(Supplied entries begins)

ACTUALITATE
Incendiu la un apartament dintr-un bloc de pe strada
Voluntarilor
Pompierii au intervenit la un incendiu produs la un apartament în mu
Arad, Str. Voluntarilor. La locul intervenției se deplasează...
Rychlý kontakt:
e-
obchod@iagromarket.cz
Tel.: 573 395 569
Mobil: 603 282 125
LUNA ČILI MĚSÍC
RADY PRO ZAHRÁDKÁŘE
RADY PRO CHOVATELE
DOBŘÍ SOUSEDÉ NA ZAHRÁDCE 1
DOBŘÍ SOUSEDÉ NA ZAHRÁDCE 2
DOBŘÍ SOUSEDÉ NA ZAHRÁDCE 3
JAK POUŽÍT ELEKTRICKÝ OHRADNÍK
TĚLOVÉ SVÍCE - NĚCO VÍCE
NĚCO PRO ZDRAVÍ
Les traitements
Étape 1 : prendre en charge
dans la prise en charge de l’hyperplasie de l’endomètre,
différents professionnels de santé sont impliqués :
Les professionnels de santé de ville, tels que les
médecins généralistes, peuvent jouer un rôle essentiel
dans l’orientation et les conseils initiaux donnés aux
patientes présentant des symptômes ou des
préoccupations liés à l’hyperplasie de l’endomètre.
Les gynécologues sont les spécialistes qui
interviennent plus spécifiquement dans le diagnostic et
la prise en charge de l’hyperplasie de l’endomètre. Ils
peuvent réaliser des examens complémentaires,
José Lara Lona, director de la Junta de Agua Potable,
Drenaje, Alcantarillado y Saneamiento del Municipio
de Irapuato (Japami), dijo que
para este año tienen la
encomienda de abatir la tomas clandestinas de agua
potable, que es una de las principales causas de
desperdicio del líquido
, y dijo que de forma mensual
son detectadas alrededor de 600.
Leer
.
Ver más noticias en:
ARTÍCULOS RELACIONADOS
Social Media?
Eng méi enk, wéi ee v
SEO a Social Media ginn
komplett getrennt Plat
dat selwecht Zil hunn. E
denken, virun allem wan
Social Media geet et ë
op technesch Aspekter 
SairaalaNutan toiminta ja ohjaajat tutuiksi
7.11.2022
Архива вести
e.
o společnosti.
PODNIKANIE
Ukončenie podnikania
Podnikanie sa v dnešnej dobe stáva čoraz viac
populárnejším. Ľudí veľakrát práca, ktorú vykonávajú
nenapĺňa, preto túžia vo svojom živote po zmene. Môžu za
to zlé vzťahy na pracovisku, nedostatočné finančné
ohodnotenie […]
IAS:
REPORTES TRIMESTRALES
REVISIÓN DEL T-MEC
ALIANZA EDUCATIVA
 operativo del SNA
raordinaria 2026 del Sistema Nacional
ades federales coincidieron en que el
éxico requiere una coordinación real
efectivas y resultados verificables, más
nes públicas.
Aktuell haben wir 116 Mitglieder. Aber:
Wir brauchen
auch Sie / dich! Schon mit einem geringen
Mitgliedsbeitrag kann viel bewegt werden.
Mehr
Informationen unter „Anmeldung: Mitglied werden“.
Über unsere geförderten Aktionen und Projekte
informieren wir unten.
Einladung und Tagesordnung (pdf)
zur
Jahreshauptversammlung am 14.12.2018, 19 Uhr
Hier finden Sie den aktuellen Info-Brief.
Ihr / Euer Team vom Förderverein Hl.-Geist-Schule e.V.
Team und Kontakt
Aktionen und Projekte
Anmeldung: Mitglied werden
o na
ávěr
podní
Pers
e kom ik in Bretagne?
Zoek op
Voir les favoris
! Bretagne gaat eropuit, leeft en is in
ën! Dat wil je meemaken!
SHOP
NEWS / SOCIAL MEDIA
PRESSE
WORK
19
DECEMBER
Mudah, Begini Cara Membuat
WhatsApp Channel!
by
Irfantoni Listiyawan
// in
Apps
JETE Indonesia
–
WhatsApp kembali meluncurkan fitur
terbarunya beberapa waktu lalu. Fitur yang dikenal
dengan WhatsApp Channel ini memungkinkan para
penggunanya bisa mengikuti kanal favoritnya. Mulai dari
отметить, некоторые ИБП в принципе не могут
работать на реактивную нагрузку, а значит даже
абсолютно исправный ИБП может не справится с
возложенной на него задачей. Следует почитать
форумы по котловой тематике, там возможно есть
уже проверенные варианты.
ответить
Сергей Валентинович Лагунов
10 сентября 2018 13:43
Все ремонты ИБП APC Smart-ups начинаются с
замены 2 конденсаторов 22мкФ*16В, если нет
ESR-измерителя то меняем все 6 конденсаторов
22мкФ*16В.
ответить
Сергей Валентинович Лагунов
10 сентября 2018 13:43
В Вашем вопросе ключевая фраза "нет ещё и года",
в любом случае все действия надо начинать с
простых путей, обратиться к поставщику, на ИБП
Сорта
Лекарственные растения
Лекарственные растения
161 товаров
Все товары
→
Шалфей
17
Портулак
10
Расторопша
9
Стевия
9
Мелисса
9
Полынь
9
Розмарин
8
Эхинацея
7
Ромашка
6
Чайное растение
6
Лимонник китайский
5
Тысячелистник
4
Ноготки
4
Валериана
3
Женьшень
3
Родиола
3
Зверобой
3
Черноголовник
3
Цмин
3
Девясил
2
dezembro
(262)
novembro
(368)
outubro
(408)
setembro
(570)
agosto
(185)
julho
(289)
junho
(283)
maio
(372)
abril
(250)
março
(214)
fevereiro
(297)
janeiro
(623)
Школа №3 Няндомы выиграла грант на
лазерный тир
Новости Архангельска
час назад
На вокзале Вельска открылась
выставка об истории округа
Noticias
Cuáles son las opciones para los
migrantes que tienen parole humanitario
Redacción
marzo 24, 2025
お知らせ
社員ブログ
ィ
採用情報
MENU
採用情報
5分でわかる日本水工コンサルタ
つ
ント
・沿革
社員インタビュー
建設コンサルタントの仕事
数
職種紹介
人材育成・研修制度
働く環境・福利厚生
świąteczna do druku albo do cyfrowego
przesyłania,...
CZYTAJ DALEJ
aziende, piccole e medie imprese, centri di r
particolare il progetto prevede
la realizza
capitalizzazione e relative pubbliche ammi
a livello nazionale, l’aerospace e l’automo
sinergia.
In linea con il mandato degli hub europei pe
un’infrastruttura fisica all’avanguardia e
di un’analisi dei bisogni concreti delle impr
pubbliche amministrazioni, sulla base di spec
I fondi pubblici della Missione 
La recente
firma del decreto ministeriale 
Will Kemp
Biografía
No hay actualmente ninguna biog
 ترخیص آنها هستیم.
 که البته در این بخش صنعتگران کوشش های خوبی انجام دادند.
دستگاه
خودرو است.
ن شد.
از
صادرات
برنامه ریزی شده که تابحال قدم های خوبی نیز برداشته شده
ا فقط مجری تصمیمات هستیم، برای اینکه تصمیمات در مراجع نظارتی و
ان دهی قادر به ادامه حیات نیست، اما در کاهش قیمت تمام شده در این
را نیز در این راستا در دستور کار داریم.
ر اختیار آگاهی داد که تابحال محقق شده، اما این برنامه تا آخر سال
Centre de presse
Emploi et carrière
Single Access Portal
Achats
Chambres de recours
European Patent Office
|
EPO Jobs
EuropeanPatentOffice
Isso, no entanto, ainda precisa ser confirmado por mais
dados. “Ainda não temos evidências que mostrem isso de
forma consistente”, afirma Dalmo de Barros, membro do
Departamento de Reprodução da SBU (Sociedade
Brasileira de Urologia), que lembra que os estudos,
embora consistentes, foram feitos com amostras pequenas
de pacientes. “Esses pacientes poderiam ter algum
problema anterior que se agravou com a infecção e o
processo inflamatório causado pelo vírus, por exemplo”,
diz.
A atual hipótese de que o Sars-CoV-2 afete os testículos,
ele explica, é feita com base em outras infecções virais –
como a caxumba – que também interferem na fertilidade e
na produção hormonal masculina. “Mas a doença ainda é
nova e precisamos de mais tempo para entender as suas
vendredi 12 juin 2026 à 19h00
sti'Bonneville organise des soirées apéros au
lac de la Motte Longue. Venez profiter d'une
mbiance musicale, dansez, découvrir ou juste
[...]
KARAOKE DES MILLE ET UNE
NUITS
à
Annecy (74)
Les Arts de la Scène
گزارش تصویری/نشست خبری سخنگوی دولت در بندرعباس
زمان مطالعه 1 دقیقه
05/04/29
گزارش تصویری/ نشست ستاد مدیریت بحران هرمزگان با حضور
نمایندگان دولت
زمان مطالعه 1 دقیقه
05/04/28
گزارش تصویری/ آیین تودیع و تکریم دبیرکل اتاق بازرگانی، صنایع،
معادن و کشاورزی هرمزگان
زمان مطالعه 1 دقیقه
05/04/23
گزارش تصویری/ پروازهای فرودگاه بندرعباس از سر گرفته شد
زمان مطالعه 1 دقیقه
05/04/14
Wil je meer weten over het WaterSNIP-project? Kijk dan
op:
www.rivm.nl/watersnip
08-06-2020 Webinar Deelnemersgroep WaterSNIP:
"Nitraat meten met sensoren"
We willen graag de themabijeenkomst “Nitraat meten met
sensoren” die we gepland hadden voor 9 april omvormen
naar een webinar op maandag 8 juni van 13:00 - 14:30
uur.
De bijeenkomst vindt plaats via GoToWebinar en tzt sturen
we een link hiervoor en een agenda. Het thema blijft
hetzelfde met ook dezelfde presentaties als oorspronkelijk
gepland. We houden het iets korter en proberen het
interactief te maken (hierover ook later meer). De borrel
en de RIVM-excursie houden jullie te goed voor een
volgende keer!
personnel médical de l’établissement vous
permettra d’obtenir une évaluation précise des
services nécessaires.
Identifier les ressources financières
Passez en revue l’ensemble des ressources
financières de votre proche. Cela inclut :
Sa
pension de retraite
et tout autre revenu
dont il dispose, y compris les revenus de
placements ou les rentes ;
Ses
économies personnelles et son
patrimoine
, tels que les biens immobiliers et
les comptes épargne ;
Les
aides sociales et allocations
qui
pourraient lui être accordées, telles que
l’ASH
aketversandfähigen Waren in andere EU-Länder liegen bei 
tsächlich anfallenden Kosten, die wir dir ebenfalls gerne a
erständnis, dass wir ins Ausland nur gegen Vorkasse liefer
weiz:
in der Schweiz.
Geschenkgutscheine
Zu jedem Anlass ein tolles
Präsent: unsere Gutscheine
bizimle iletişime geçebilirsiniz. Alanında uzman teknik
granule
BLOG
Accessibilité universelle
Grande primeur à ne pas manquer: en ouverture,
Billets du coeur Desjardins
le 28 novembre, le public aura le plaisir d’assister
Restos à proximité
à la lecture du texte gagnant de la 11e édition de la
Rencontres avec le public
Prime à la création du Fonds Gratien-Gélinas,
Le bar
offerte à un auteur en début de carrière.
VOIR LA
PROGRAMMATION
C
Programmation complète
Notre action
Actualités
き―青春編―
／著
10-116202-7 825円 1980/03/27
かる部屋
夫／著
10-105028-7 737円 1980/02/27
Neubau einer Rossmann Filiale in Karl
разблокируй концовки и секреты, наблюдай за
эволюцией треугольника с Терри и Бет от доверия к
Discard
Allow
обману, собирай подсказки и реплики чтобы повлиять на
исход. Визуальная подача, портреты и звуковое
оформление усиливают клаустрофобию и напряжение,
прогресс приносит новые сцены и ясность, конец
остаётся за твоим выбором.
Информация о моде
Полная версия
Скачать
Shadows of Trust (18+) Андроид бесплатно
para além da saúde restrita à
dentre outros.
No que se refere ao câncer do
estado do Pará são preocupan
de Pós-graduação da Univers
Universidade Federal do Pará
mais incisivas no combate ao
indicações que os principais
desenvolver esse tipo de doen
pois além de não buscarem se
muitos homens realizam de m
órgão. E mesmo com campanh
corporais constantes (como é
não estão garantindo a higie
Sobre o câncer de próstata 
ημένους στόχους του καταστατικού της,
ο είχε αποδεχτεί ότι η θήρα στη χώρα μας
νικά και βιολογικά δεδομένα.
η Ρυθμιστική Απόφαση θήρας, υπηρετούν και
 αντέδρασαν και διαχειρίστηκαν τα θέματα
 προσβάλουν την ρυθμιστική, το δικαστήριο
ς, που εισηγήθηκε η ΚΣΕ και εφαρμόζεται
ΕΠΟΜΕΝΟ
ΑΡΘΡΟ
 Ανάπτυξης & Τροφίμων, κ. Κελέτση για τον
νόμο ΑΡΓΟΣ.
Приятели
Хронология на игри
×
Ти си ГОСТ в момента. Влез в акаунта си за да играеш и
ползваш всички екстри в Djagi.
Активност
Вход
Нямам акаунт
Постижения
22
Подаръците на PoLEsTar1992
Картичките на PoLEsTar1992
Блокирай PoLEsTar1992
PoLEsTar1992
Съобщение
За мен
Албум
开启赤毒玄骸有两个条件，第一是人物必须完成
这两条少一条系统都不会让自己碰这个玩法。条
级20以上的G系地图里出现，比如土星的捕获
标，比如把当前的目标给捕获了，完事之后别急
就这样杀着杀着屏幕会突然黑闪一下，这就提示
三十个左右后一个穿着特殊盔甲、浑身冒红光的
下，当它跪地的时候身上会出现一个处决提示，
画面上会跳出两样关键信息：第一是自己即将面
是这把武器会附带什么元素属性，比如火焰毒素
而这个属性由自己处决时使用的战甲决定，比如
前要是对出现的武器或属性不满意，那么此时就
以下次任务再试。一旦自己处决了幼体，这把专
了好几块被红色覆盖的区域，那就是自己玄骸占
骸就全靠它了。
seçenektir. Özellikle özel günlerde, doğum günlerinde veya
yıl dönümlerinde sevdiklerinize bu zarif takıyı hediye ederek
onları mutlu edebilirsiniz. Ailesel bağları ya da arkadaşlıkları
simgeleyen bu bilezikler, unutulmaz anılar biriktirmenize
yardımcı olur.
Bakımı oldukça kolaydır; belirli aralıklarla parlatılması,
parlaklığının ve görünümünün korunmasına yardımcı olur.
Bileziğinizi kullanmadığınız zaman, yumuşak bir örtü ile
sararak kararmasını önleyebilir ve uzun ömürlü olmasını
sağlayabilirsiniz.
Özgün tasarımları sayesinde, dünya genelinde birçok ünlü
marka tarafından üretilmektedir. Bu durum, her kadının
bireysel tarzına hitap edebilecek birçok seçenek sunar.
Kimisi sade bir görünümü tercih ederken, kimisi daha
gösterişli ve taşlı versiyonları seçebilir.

(Supplied entries ends)

Only a number should be given in reply: how many lines in the entries above hold "tels".

◆ **Solution for this task**
2